Ayrıca, SerPK m. 136(5) uyarınca payları halka arz yoluyla satılan bankaların dağıtacakları temettüye ilişkin esaslar özel mevzuata tabidir. Bankaların finansal piyasalardaki güven ve istikrar açısından rolü göz önünde bulundurularak özellikle halka açık bankaların dağıtacağı temettü için bankacılık mevzuatındaki özel hükümlere atıf yapılır.
SerPK kapsamında kâr payı dağıtımı konusunda özel bir toplantı ve karar nisabı öngörülmediğinden SerPK m. 29(3) atfı ile TTK m. 418"deki olağan toplantı ve karar nisapları uygulanır.
Kâr Payı Tebliği
II-19.1 sayılı Kâr Payı Tebliği ("Tebliğ"), SerPK m.19’a dayanılarak hazırlanmış ve 23.01.2014 tarihli ve 28891 sayılı Resmi Gazete’de yayımlanmıştır.

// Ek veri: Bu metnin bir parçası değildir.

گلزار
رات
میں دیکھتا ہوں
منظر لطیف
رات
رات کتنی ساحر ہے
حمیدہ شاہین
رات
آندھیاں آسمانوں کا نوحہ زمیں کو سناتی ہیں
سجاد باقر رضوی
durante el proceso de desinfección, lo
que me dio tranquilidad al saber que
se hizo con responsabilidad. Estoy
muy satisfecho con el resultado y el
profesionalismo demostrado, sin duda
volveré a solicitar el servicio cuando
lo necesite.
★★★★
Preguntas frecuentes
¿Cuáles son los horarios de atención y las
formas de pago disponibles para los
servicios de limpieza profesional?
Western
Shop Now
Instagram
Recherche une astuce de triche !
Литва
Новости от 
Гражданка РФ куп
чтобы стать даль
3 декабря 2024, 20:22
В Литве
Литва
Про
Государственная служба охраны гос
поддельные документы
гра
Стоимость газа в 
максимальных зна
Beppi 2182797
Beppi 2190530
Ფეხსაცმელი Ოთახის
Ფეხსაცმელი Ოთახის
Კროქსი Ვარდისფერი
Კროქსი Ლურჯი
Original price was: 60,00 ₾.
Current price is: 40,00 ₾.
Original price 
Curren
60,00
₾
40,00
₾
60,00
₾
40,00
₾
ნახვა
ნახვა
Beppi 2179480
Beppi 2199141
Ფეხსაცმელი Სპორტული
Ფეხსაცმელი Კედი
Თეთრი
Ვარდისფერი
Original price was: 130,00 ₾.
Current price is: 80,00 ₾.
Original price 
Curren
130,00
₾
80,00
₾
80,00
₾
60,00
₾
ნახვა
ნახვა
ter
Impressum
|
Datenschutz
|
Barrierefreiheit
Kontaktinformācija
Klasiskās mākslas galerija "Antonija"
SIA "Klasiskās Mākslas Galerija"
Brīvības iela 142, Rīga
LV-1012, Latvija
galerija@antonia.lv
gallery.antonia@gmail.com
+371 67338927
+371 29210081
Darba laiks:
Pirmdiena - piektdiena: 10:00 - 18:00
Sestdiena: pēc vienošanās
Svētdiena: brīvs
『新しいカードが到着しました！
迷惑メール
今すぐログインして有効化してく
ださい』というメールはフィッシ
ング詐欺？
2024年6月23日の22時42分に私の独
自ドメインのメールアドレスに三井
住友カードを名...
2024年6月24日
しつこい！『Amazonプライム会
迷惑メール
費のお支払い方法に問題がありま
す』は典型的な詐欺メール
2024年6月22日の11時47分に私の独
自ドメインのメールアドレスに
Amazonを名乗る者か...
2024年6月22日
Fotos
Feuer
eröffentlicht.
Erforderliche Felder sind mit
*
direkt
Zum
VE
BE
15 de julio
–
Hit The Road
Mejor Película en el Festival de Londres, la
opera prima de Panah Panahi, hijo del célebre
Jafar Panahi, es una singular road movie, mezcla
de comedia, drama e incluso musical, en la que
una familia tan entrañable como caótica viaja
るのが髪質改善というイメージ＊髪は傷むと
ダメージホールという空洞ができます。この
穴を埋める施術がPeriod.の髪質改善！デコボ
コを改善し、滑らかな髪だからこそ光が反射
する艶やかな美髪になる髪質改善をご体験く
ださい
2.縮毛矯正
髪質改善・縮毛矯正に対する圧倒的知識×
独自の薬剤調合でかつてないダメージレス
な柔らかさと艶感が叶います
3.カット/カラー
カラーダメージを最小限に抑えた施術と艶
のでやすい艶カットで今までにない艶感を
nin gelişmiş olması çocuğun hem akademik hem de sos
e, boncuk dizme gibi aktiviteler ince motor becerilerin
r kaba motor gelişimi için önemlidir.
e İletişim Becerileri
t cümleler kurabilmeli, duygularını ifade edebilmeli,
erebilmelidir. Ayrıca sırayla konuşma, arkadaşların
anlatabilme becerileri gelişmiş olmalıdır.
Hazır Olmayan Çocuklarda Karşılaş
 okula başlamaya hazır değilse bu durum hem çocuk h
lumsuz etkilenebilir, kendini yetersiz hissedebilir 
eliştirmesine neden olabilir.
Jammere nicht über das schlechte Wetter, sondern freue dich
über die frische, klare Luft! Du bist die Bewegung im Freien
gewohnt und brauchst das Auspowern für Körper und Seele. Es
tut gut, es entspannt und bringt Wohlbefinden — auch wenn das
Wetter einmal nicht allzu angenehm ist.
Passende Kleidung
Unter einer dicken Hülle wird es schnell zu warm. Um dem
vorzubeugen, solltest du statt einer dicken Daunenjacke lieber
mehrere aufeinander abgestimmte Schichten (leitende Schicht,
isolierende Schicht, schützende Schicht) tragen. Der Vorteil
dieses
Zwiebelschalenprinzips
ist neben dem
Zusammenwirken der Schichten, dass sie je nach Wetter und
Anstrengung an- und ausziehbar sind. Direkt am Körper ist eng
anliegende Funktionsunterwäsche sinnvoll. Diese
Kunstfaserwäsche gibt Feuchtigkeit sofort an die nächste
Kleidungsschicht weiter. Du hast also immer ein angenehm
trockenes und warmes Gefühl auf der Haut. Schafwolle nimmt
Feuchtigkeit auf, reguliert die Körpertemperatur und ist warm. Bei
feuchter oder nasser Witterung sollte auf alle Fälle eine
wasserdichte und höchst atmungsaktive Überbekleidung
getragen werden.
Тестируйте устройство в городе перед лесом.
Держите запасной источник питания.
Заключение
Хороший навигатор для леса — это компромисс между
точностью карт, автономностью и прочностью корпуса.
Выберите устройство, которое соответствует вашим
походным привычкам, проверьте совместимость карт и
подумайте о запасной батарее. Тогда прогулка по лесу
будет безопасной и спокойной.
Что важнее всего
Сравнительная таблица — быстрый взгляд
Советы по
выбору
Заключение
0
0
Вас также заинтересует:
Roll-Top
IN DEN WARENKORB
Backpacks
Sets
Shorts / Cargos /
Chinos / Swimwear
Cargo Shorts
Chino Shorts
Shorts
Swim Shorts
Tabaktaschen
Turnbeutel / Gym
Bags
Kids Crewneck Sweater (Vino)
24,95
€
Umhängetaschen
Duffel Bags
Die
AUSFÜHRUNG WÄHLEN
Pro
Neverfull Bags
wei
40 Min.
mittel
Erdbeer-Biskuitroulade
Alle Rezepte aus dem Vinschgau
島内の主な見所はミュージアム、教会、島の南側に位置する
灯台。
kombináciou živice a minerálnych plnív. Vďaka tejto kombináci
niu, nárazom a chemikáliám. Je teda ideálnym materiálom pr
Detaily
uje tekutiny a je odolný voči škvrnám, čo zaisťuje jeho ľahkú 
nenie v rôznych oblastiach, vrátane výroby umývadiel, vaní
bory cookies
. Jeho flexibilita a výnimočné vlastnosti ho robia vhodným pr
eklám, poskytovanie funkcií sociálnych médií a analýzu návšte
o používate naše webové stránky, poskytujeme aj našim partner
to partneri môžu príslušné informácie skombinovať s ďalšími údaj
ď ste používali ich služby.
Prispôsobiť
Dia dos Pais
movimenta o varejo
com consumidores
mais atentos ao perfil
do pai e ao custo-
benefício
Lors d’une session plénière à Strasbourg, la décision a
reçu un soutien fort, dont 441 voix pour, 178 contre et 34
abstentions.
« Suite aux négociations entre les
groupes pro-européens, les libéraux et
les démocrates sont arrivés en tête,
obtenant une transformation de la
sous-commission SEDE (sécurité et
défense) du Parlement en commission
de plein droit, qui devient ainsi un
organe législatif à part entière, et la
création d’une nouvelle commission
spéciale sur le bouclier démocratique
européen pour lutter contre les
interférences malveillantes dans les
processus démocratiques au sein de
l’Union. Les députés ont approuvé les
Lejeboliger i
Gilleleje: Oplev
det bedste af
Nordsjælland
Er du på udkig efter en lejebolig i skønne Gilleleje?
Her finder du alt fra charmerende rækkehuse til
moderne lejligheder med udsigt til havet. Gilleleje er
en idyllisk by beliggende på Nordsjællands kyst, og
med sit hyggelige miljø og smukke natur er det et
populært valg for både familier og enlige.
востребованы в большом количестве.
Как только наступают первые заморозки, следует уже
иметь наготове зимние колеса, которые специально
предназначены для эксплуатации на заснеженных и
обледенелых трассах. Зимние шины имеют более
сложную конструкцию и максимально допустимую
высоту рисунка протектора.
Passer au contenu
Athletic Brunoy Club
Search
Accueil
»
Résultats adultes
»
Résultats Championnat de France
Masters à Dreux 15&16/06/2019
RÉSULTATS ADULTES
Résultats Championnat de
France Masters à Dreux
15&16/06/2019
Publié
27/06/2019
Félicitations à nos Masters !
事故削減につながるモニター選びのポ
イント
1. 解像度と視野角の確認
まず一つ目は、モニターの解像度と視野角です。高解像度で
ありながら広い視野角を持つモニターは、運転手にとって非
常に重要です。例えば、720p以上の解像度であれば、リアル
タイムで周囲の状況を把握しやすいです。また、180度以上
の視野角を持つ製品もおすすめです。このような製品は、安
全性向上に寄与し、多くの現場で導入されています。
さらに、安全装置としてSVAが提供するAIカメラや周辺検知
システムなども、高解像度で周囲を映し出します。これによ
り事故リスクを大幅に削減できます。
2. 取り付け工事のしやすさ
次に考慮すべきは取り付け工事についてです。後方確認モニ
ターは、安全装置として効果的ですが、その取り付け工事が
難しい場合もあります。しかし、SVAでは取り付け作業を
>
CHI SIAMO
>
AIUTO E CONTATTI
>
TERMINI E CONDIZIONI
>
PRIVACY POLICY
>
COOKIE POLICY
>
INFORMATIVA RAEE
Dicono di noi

Tebliğ"in amacı; ortaklıkların kâr payı dağıtımında, kâr payının korunmasında ve kâr dağıtım politikasının belirlenmesinde uyacakları usul ve esasları düzenler.
Tebliğ m.4’te, halka açık anonim şirketlerin belirleyeceği kâr payı politikalarına ilişkin asgari hususlar belirtilmiştir. Bu doğrultuda, halka açık şirketlerin kâr dağıtım politikalarında kâr payı dağıtıp dağıtmayacaklarının ve kâr payının ödenme şekli ile zamanının belirtilmesi gerekir. Payları borsada işlem gören şirketlerin kâr dağıtımına ilişkin yönetim kurulu önerisi, şekli ve içeriği SPK tarafından belirlenen kâr dağıtım tablosu ile birlikte SPK"nın özel durumların kamuya açıklanmasına ilişkin düzenlemeleri çerçevesinde kamuya duyurulur.
Halka açık şirketlerin kâr dağıtım politikalarında değişiklik yapmak istemeleri halinde, bu değişikliğe ilişkin yönetim kurulu kararının özel durum açıklaması kapsamında kamuya duyurulması gerekir. Kâr dağıtım politikalarının hukuki niteliğine ilişkin tartışmalar olmakla birlikte, bir görüşe göre bu politikanın açıklanması pay sahipleri için talep hakkı doğuran bir irade beyanı olarak nitelendirilir[5]. Başka bir görüş ise anılan politikaları yalnızca ileriye dönük bir tasavvurdan ibaret görmektedir[6].
İmtiyazlı pay sahiplerine, intifa senedi sahiplerine, yönetim kurulu üyelerine, ortaklık çalışanlarına ve pay sahibi dışındaki kişilere kârdan pay verilebilmesi için ortaklık esas sözleşmesinde hüküm bulunması zorunludur.
Payları borsada işlem görmeyen şirketlere ilişkin hükümler, Tebliğ m.7 uyarınca özel olarak düzenlenir. Böylece payları borsada işlem gören ve görmeyen şirketlerin kâr payı dağıtımı ayrı usullere tabi tutulmuştur. Payları borsada işlem görmeyen şirketler için kâr payı dağıtım oranı, Tebliğ hükümleri uyarınca belirlenen bağışlar eklenmiş net dağıtılabilir dönem kârının yüzde yirmisinden az olamaz. Payları borsada işlem görmeyen şirketlerin kâr payını tam ve nakden dağıtmaları zorunludur.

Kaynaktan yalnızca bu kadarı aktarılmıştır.